Hadoop

This article is not a technical deep dive. It’s rather a quick glimpse over what tools are available and what they can accomplish.

Having a clear idea of all the solutions in the market will definitely help in shaping our decisions when facing a problem.

The complexity of Hadoop ecosystem comes from having many tools that can be used, and not from using Hadoop itself.

So, explaining the core ecosystem, categorizing these tools, highlighting on the major trade-offs, will make it a lot easier to understand and anticipate.

Apache Hadoop is an open source software platform for distributed storage and distributed processing of very large data sets on computer clusters built from commodity hardware — Apache Hortonworks

To break it down. It has three main points:

1. A software platform. It runs on cluster of nodes (servers).

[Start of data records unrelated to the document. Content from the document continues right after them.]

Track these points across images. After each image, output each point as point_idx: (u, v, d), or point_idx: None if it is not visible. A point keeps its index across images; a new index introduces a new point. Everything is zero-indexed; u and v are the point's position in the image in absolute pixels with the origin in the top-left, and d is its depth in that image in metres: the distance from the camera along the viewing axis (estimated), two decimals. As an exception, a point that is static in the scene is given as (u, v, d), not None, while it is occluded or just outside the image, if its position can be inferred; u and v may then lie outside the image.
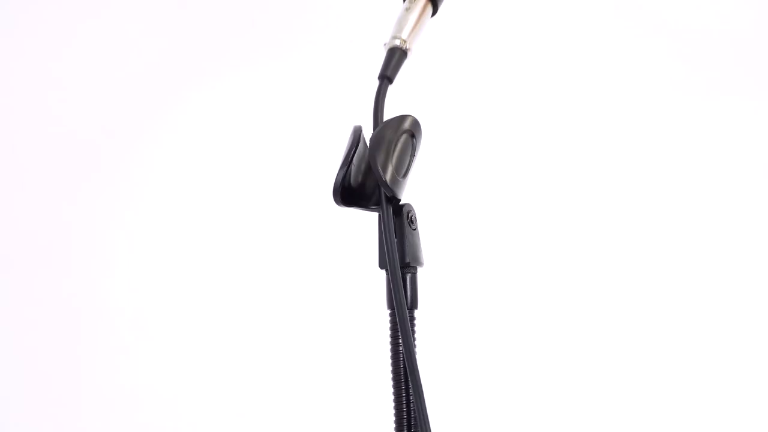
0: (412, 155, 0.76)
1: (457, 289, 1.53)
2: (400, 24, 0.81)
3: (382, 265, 0.76)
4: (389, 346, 0.76)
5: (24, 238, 1.57)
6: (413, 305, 0.76)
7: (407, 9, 0.81)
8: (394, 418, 0.76)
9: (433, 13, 0.84)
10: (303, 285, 1.55)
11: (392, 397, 0.76)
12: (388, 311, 0.76)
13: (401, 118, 0.76)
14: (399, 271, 0.73)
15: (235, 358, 1.55)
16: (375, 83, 0.78)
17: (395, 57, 0.79)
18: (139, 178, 1.59)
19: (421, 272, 0.77)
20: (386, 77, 0.78)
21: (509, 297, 1.55)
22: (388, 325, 0.76)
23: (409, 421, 0.75)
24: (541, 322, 1.55)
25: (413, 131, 0.76)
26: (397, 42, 0.80)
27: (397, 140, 0.74)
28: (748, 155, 1.57)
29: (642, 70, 1.58)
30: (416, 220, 0.77)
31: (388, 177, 0.73)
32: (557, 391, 1.53)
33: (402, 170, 0.74)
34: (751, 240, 1.55)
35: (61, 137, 1.58)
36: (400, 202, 0.75)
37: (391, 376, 0.76)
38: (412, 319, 0.76)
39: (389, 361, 0.76)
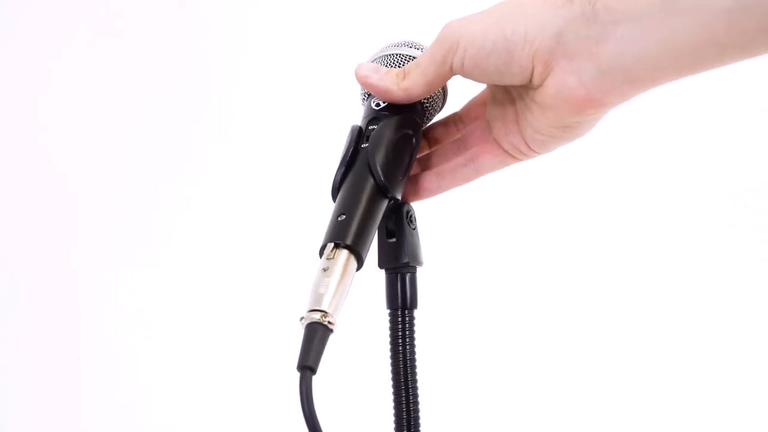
0: (412, 155, 0.76)
1: (457, 289, 1.54)
2: (318, 292, 0.65)
3: (381, 265, 0.76)
4: (389, 346, 0.76)
5: (23, 238, 1.57)
6: (413, 305, 0.76)
7: (325, 270, 0.66)
8: (393, 418, 0.76)
9: (358, 267, 0.68)
10: (302, 285, 1.55)
11: (392, 397, 0.76)
12: (388, 311, 0.76)
13: (401, 118, 0.75)
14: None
15: (234, 358, 1.55)
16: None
17: (316, 338, 0.64)
18: (139, 177, 1.59)
19: (420, 272, 0.77)
20: (307, 368, 0.64)
21: (509, 297, 1.55)
22: (388, 325, 0.76)
23: (408, 422, 0.75)
24: (542, 322, 1.55)
25: (413, 131, 0.76)
26: (317, 317, 0.64)
27: (397, 140, 0.74)
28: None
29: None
30: (416, 220, 0.77)
31: (386, 177, 0.72)
32: (557, 391, 1.53)
33: (401, 170, 0.74)
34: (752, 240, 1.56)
35: (61, 137, 1.58)
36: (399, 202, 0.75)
37: (390, 376, 0.76)
38: (412, 318, 0.76)
39: (389, 361, 0.76)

2. A distributed storage. It’s a filesystem that stores files across multiple hard drives. Though, we can visualize all of them as a single file system. It keeps copies of the data and recover automatically.

3. A distributed processing. All processing (like aggregation of data) is distributed across all nodes in parallel.

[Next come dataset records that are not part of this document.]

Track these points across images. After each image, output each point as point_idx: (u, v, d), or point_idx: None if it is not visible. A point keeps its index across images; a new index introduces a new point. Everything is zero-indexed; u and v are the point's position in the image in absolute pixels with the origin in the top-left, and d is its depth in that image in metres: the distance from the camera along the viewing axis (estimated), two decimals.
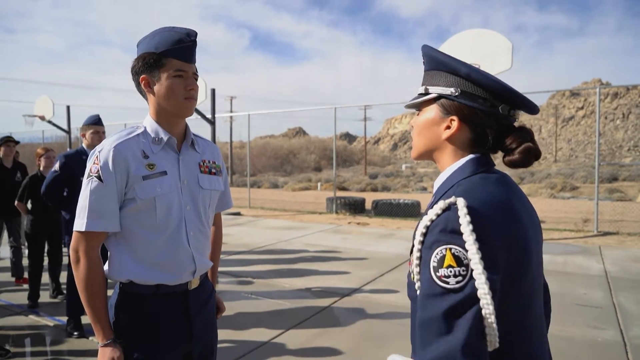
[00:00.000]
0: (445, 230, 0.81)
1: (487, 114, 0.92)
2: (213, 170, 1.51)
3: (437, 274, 0.80)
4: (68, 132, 13.67)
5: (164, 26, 1.39)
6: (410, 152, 1.07)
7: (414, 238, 0.95)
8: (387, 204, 11.44)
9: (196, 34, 1.37)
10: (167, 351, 1.38)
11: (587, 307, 4.14)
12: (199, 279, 1.45)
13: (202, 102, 9.05)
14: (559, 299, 4.35)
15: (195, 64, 1.40)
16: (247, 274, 5.45)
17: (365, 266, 5.79)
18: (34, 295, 4.29)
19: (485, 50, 7.00)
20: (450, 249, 0.79)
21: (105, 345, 1.31)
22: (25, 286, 4.70)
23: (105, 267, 1.40)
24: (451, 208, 0.82)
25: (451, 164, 0.96)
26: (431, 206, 0.92)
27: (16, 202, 4.49)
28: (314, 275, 5.37)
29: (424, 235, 0.84)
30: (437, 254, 0.80)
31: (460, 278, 0.78)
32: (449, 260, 0.79)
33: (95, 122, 3.65)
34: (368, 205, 12.19)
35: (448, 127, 0.95)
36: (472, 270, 0.78)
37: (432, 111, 0.97)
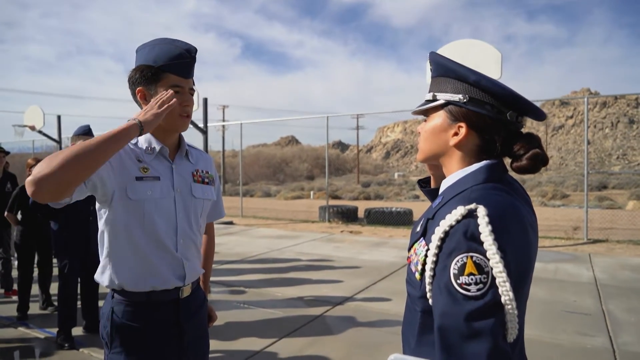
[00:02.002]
0: (465, 238, 0.80)
1: (495, 120, 0.93)
2: (206, 180, 1.53)
3: (458, 281, 0.79)
4: (59, 142, 13.59)
5: (164, 37, 1.39)
6: (413, 157, 1.09)
7: (415, 236, 0.95)
8: (379, 212, 11.47)
9: (196, 50, 1.38)
10: (161, 359, 1.39)
11: (577, 314, 4.18)
12: (190, 287, 1.46)
13: (195, 111, 9.06)
14: (549, 306, 4.39)
15: (193, 78, 1.42)
16: (239, 283, 5.43)
17: (358, 275, 5.80)
18: (23, 307, 4.25)
19: (475, 60, 7.09)
20: (472, 257, 0.79)
21: (140, 119, 1.24)
22: (15, 298, 4.65)
23: (98, 274, 1.41)
24: (472, 215, 0.81)
25: (459, 168, 0.96)
26: (439, 207, 0.92)
27: (6, 213, 4.45)
28: (307, 284, 5.37)
29: (442, 240, 0.83)
30: (458, 261, 0.80)
31: (481, 285, 0.78)
32: (470, 268, 0.79)
33: (86, 133, 3.65)
34: (361, 213, 12.21)
35: (456, 134, 0.95)
36: (492, 277, 0.78)
37: (440, 118, 0.98)
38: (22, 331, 3.93)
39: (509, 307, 0.78)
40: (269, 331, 3.79)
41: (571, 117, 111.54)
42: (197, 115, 9.30)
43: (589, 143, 9.38)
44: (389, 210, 11.62)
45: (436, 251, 0.84)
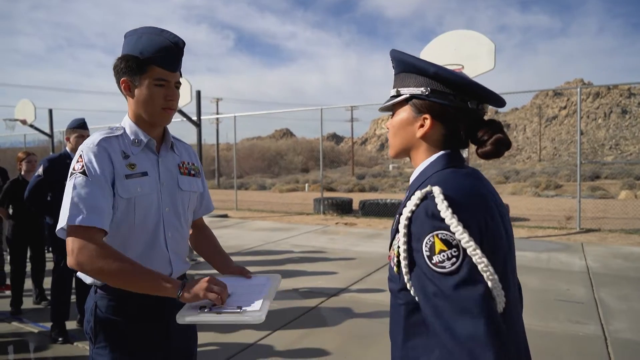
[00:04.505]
0: (427, 218, 0.84)
1: (458, 109, 0.96)
2: (192, 172, 1.52)
3: (432, 261, 0.82)
4: (50, 135, 13.48)
5: (153, 26, 1.35)
6: (389, 152, 1.11)
7: (392, 234, 0.97)
8: (374, 204, 11.50)
9: (184, 43, 1.34)
10: (145, 353, 1.37)
11: (569, 303, 4.22)
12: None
13: (188, 104, 8.99)
14: (541, 295, 4.43)
15: (180, 71, 1.38)
16: None
17: (353, 266, 5.82)
18: (16, 301, 4.23)
19: (469, 51, 7.09)
20: (437, 235, 0.82)
21: (182, 290, 1.18)
22: (8, 293, 4.62)
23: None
24: (428, 197, 0.86)
25: (425, 160, 1.00)
26: (406, 200, 0.94)
27: None
28: (301, 276, 5.38)
29: (408, 227, 0.87)
30: (427, 242, 0.83)
31: (454, 259, 0.80)
32: (439, 245, 0.82)
33: (80, 126, 3.62)
34: (355, 205, 12.23)
35: (422, 126, 0.99)
36: (463, 249, 0.80)
37: (406, 112, 1.02)
38: (16, 326, 3.92)
39: (488, 273, 0.80)
40: (263, 323, 3.79)
41: (564, 107, 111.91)
42: (190, 108, 9.25)
43: (582, 133, 9.43)
44: (383, 202, 11.64)
45: (405, 239, 0.87)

Hadoop was developed at Yahoo! to support distribution for the “Nutch”; a search engine project. While the data storage is inspired by Google File System (GFS), and data processing is inspired by MapReduce.

— What Hadoop is used for?

It’s for batch processing, but some solutions built on top of Hadoop provide interactive querying (CRUD applications), and we’ll go through them.

Batch processing means processing of batch of separate jobs (tasks) at the background given the fact it wasn’t triggered by the user (no user interaction), such as calculating user monthly bill.

The scaling and distribution of storage and work is horizontal.

With vertical scaling, still, we’ll face issues like: disk seek times (one big disk vs many smaller disks), handle hardware failures (one machine vs data copied among different machines), processing times (one machine vs in parallel).

Core Hadoop

What’s part of Hadoop itself?

HDFS, YARN, and MapReduce. These solutions are built on top of Hadoop directly. Everything else is integrated with it.

HDFS

It’s a file system. The data storage of Hadoop. Just like Amazon S3 and Google Storage.

HDFS can handle large files that are broken and distributed across machines in the cluster. It does this by breaking the files into blocks. And so, no more huge number of small files.

We can access the distributed data in parallel (say, for processing). It stores a copies of a block on different machines. So, machines talk to each other for replication.

Diving a little in its architecture.

First. A name node that tracks of where each block lives, and data nodes that have the blocks.

When reading …

1. Our application uses a client library that talks to name node, and it asks for a specific data (file).

2. The name node replies back with the data node(s) that have the data.

3. The client library talks to these data nodes, and sends the result back to us.

When writing …

1. The client library will inform the name node about the writing operation.

2. The name node will reply back by where to store this file, and new entry for that file has been created.

3. The client library go and save the file data in the given location (node X).

4. The node X then talks to other machines for replication. And send back to the client library acknowledging the data has been stored and replicated.

5. The client library forwards that acknowledgment to the name node that data has been stored, and where it was replicated.

6. The name node updates its tracking metadata.

The name node is obviously a single point of failure. However, It’s important to have a single node as they may not agree on where data should be stored. To solve the problem, a backup name node can take over when the main node fails.

YARN

YARN: Yet, another resource negotiator. The resource (CPU, memory, disk, network) management layer of Hadoop.

It splits the work — in this case resource management and job scheduling and monitoring, across the nodes, taking care data ‘processing’.

It was part of Hadoop, but then split out, allowed data processing tools like graph processing, interactive processing, stream processing, and batch processing to run and process the stored data. We’ll see examples next.

An abstract view of its architecture.

1. The client talks to YARN, and YARN then spin up a node running application master.

2. YARN allocates resources to the applications running, and passes the jobs coming to the master to be executed.

3. The application master talk to other (worker) nodes, which are running containers that execute the job, and talk to HDFS to get the data to be processed and save the result back.

4. The application master can also ask for more resources from YARN, track their status and monitor the progress.

5. Each node has its own node manager, which tracks what each node is doing, and constantly report back to YARN with the node status.